▸ Dataset records:

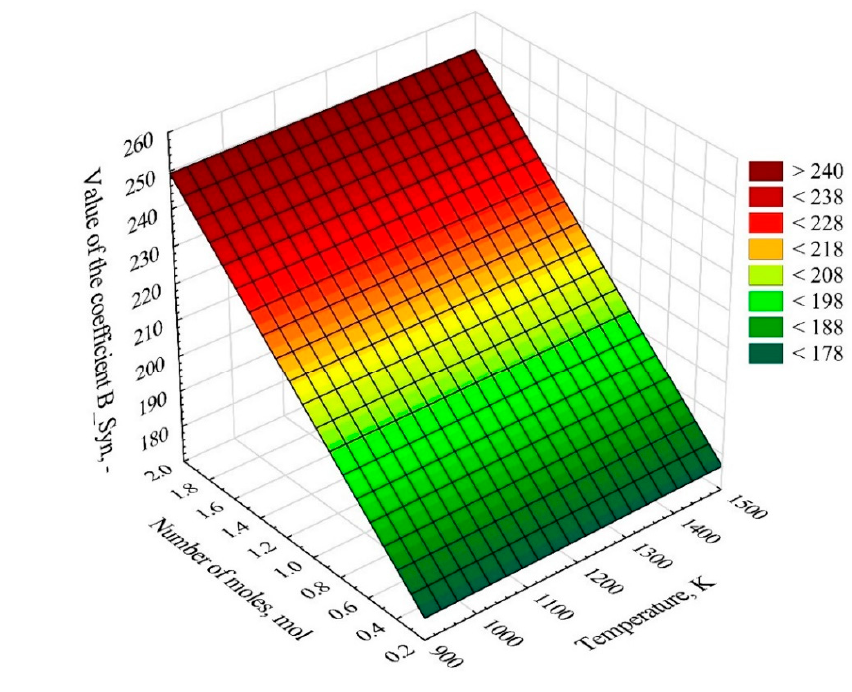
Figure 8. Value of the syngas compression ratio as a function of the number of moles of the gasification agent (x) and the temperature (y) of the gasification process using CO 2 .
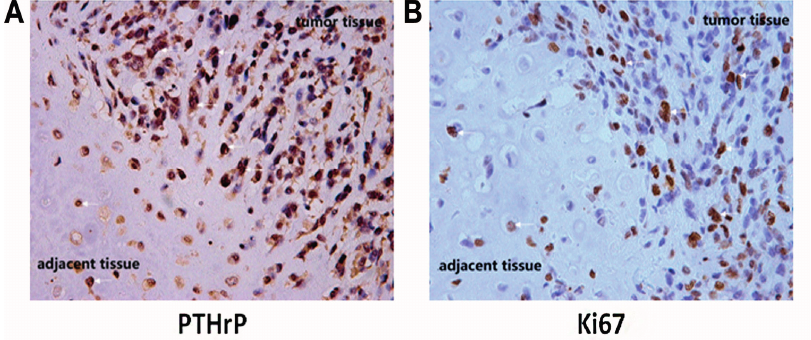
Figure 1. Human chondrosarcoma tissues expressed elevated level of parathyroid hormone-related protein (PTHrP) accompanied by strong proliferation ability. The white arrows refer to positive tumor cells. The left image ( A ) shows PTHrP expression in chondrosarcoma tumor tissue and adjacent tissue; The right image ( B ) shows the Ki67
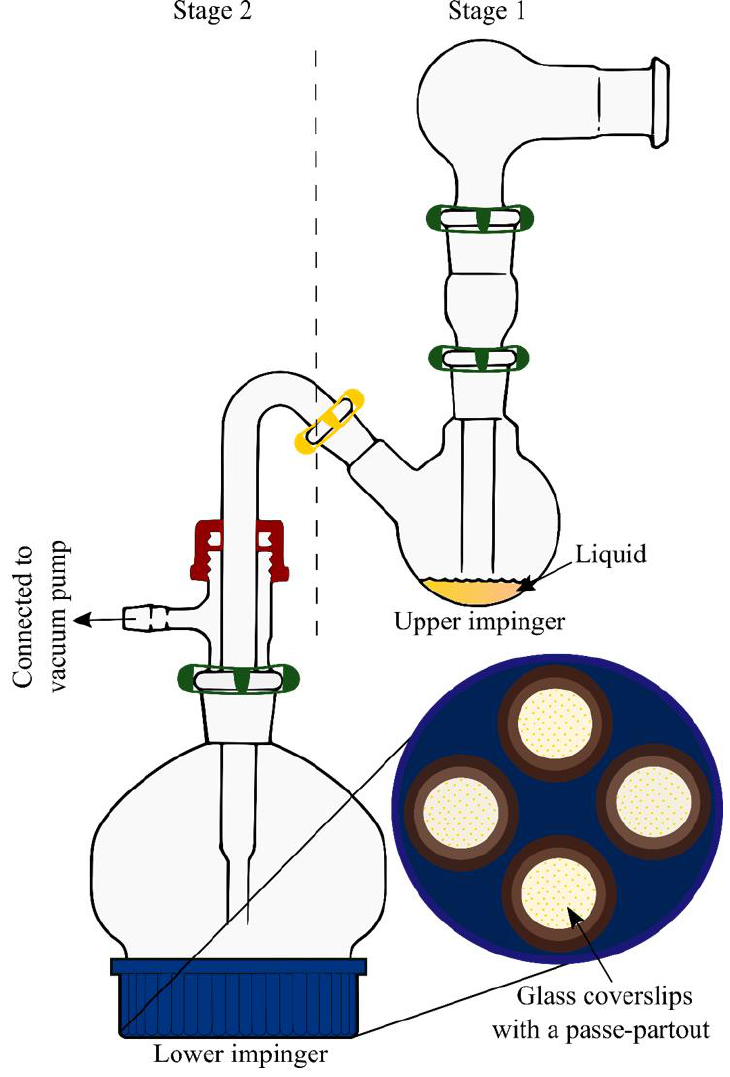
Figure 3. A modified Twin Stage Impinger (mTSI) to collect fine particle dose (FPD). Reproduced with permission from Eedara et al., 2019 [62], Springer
==
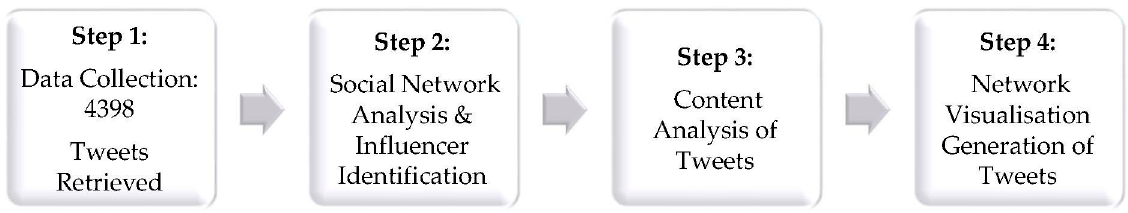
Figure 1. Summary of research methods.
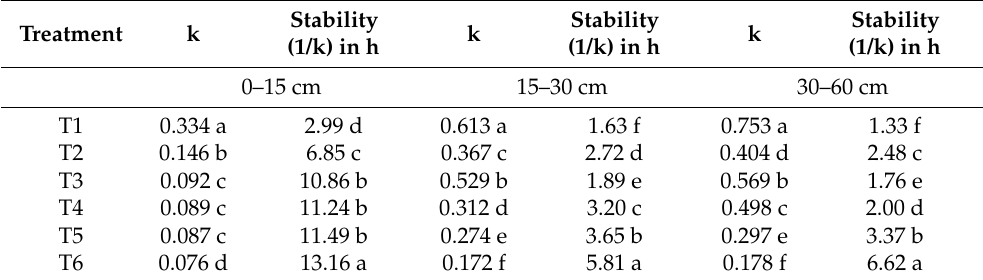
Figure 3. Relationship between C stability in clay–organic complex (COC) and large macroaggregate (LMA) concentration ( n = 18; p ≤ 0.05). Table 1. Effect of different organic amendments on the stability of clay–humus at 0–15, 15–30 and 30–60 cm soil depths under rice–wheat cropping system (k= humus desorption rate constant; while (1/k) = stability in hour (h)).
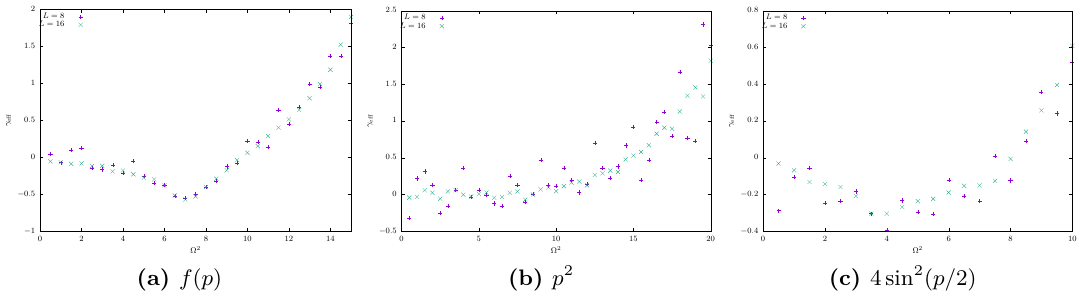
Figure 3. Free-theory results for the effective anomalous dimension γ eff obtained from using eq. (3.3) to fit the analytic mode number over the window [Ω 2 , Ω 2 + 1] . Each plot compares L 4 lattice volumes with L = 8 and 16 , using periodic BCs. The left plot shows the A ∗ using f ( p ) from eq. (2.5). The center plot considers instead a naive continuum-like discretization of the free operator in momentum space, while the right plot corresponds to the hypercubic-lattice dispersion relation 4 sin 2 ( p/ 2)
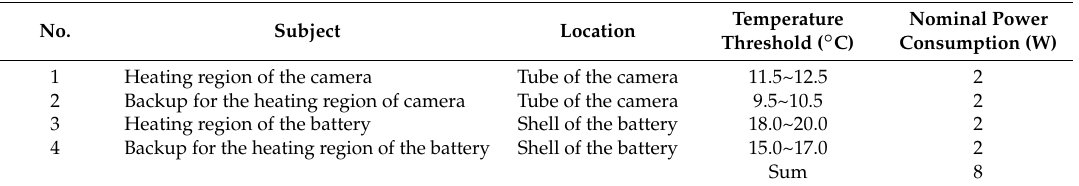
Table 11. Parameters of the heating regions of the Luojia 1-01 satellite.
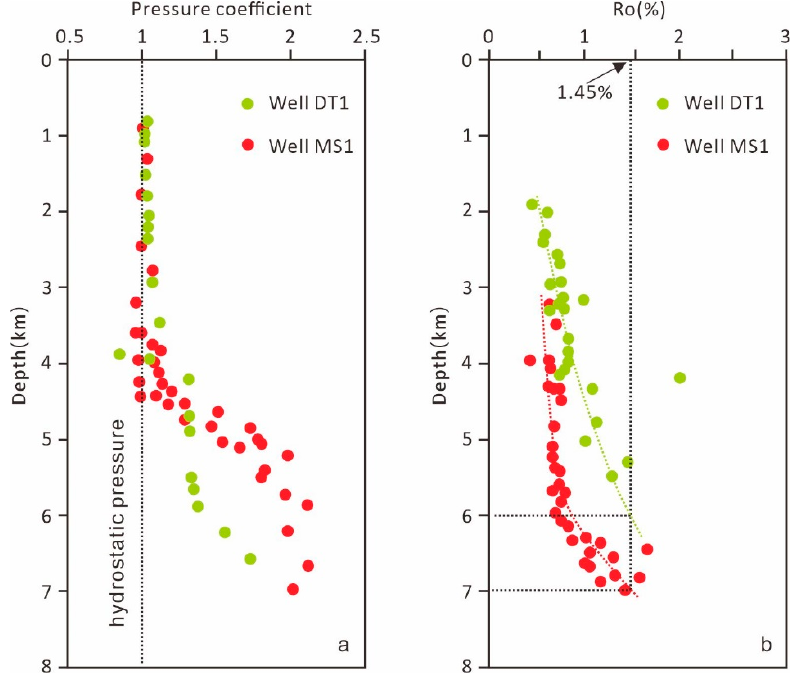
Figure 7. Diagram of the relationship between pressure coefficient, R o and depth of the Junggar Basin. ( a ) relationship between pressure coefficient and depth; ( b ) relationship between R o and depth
...
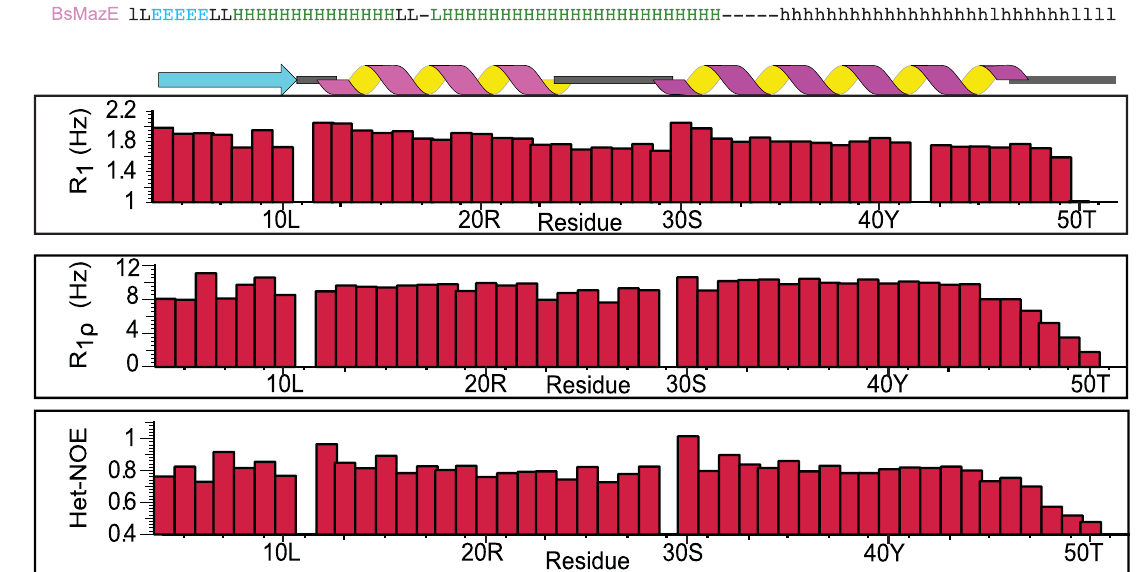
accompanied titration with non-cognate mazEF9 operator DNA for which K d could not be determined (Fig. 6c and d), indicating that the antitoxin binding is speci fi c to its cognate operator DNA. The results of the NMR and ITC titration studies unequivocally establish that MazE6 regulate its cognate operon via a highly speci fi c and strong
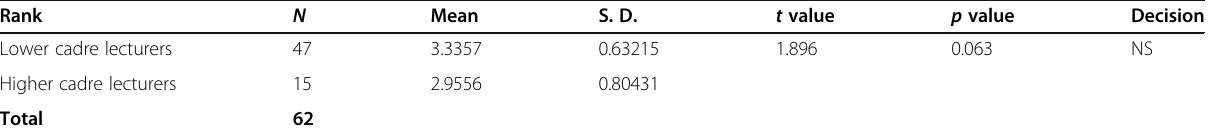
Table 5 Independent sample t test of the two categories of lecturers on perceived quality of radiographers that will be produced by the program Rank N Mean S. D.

▸ Exercise: Pull each line holding "that" out of the listing.

▸ The completed task:
accompanied titration with non-cognate mazEF9 operator DNA for which K d could not be determined (Fig. 6c and d), indicating that the antitoxin binding is speci fi c to its cognate operator DNA. The results of the NMR and ITC titration studies unequivocally establish that MazE6 regulate its cognate operon via a highly speci fi c and strong
Table 5 Independent sample t test of the two categories of lecturers on perceived quality of radiographers that will be produced by the program Rank N Mean S. D.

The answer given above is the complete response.